▶ [DATASET EXTRACT]
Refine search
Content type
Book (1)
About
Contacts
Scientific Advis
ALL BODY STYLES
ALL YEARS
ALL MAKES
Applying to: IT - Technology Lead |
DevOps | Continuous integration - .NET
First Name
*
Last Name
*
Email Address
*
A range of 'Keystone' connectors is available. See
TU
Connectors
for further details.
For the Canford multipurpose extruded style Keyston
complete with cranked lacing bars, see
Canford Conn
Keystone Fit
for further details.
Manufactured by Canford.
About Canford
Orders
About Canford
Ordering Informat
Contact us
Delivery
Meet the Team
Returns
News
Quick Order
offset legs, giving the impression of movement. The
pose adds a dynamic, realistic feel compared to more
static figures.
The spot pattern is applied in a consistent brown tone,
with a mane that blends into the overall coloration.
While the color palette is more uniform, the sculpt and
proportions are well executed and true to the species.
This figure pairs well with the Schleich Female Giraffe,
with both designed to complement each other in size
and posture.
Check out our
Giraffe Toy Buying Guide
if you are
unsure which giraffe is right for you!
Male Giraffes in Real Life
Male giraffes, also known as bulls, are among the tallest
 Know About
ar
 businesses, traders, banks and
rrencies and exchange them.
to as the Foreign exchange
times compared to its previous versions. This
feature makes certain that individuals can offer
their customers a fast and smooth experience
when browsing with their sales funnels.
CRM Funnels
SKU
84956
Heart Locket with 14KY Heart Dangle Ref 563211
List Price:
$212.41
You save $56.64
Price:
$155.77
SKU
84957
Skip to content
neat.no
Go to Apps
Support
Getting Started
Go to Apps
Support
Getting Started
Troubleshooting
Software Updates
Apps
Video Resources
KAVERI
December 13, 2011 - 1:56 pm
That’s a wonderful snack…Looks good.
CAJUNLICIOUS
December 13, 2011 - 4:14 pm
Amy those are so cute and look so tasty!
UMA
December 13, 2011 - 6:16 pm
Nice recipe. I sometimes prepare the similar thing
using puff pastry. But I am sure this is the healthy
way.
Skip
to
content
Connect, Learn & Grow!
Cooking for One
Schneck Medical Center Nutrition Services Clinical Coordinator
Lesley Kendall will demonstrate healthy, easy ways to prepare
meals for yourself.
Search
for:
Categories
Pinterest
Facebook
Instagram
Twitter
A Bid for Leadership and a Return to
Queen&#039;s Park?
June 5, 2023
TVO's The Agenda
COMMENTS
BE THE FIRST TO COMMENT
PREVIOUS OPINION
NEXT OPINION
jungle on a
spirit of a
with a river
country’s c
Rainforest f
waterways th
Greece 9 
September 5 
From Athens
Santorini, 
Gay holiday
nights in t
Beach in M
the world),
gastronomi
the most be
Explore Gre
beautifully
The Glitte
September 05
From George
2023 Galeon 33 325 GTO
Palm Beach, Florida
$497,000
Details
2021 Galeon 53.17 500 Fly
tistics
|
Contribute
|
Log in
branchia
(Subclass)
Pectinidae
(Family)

▶ [WORK REQUEST]
Using the listing above, say how many of its lines contain the string "Keystone", giving nothing but the figure.

▶ [WRITTEN RESPONSE]
2